Por décadas se ha enseñado que la satisfacción del cliente —interno o externo— es una prioridad porque supone menos desgaste, incrementa la productividad y posiciona la marca en el mercado. De hecho, el cliente es el auténtico ‘influencer’ de la marca. Ni siquiera el marketing 5.0 ha conseguido desplazar el voz a voz, efectivo al momento de atraer y fidelizar clientes, sin las florituras e hipérboles de la publicidad que hace creer, que se puede vivir en el paraíso aunque se estén tocando las puertas del infierno.

Sin embargo, el sentido común y la teoría de la felicidad que favorecen la productividad, pierden peso progresivamente en el complejo escenario comercial moderno.

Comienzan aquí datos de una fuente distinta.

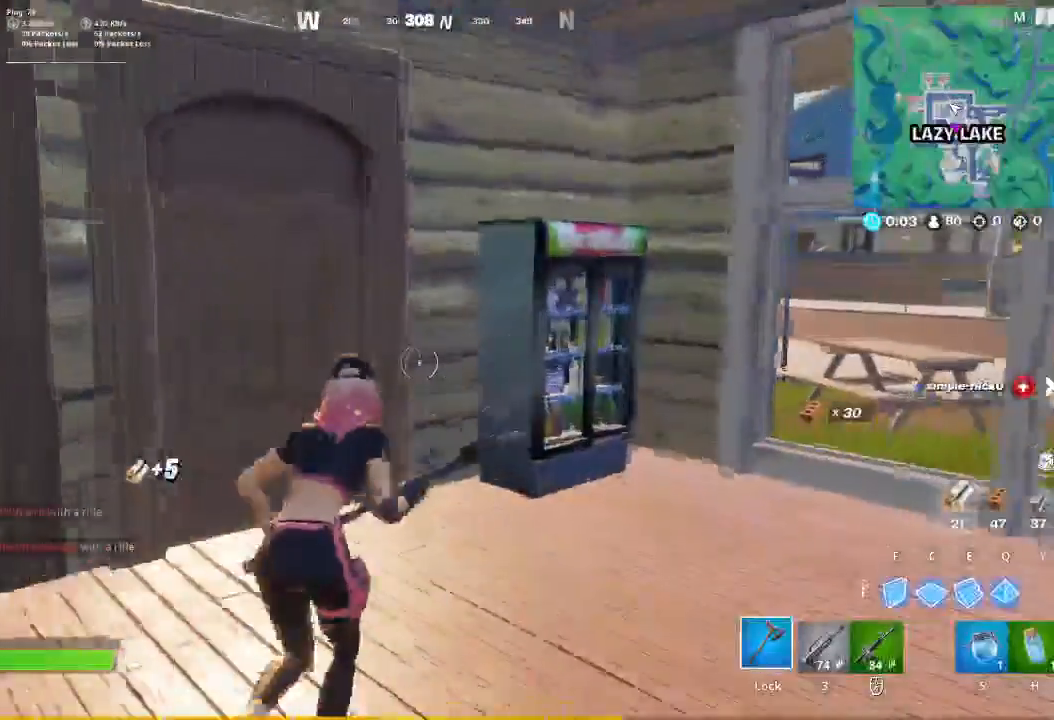
{"keys": ["w"], "mouse": [], "events": []}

Ya forma parte de la cotidianidad experimentar el maltrato en el servicio al cliente, que entre otras cosas, comienza a asemejarse a la violencia doméstica. Basta con visualizar la escena tantas veces vista, del hombre que golpea a su pareja mientras le culpa. Y cuando esta quiere marcharse, cambia de actitud y hasta le regala flores prometiendo que no sucederá de nuevo y que todo irá a mejor, claro, si no le provoca de nuevo. Pero nunca sucede, la próxima golpiza está a la vuelta de la esquina.
Trasladando la escena al escenario comercial, resulta casi idéntica pero sin diferenciación de género y con particular énfasis, en los sectores tecnológico y financiero, dónde ya se respira la normalización del abuso emocional en la cultura corporativa.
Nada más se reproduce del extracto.